# TEXTE
#####
Ceci dit, l'infinité est bel et bien nécessaire pour atteindre à la certitude apodictique, mais on pourrait penser qu'il suffit de la mort pour régler ce problème. En effet dès lors que l'auteur est mort, on peut considérer que la série totale de ses productions étant fournies, il n'est pas possible que sa fonction puisse produire des résultats imprévus ou simplement inconnus puisque l'on considère que le domaine des valeurs admissibles en tant qu'arguments de sa fonction est déterminé et fini. Dans ce cas, il devient alors possible de trouver la fonction qui est à même de produire ces résultats à partir de ces valeurs. Mais ici aussi il faut être prudent car il existe une infinité de fonctions possibles et aptes à produire ces résultats. De la même manière qu'entre un point A et un point B existent une infinité de chemins possibles, dès lors qu'on postule un espace infini.
#####
# JEU DE DONNÉES
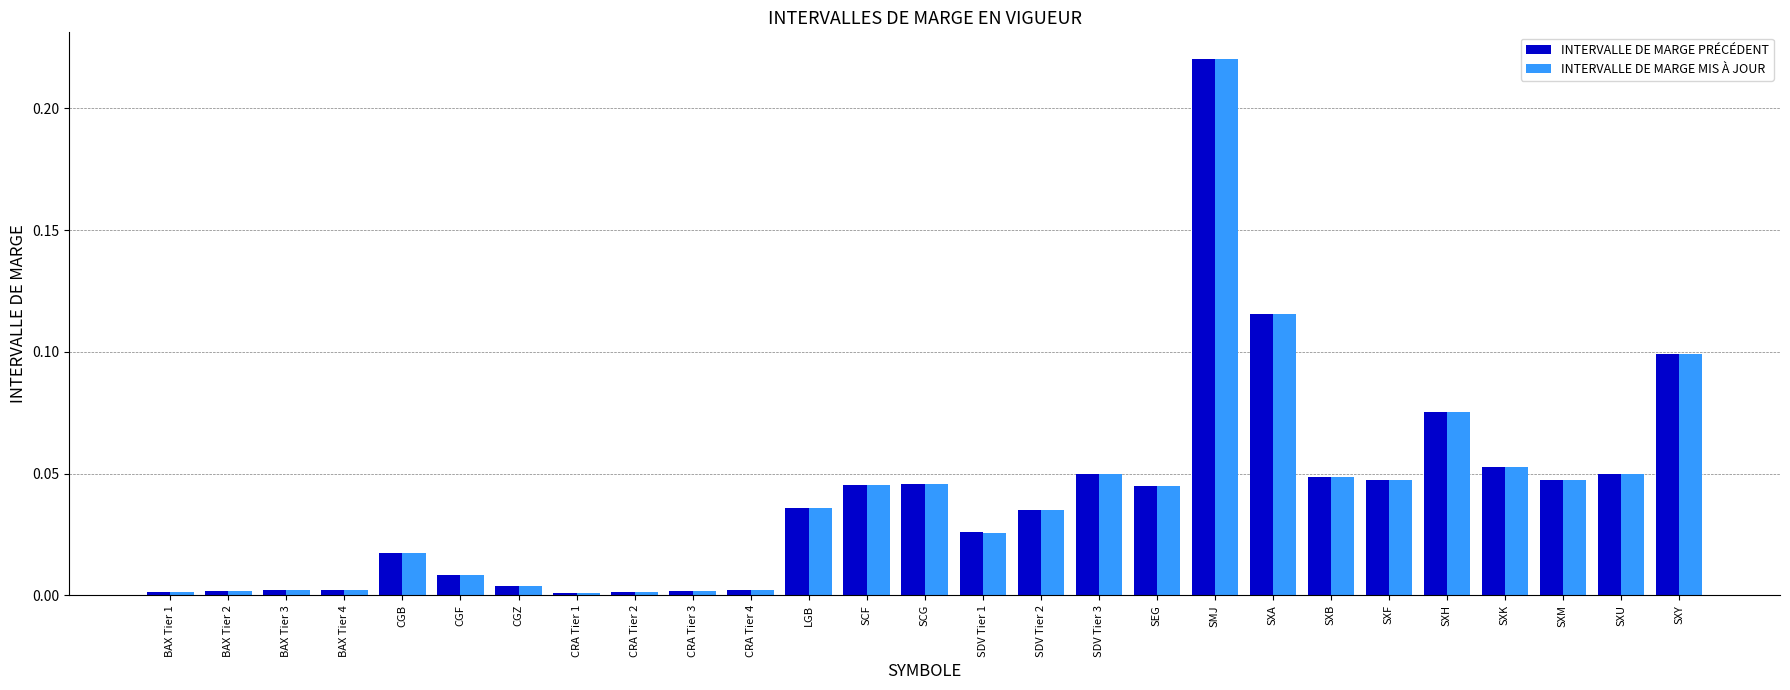

Is it true that INTERVALLE DE MARGE MIS À JOUR equals 0.0 at CGF?

True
#####
# MISE EN PRATIQUE
Pouvez-vous recopier, dans le texte sur l'infinité, tout ce qui va de « Ceci dit, l'infinité » jusqu'à « un espace infini. » ?

# CORRIGÉ
Ceci dit, l'infinité est bel et bien nécessaire pour atteindre à la certitude apodictique, mais on pourrait penser qu'il suffit de la mort pour régler ce problème. En effet dès lors que l'auteur est mort, on peut considérer que la série totale de ses productions étant fournies, il n'est pas possible que sa fonction puisse produire des résultats imprévus ou simplement inconnus puisque l'on considère que le domaine des valeurs admissibles en tant qu'arguments de sa fonction est déterminé et fini. Dans ce cas, il devient alors possible de trouver la fonction qui est à même de produire ces résultats à partir de ces valeurs. Mais ici aussi il faut être prudent car il existe une infinité de fonctions possibles et aptes à produire ces résultats. De la même manière qu'entre un point A et un point B existent une infinité de chemins possibles, dès lors qu'on postule un espace infini.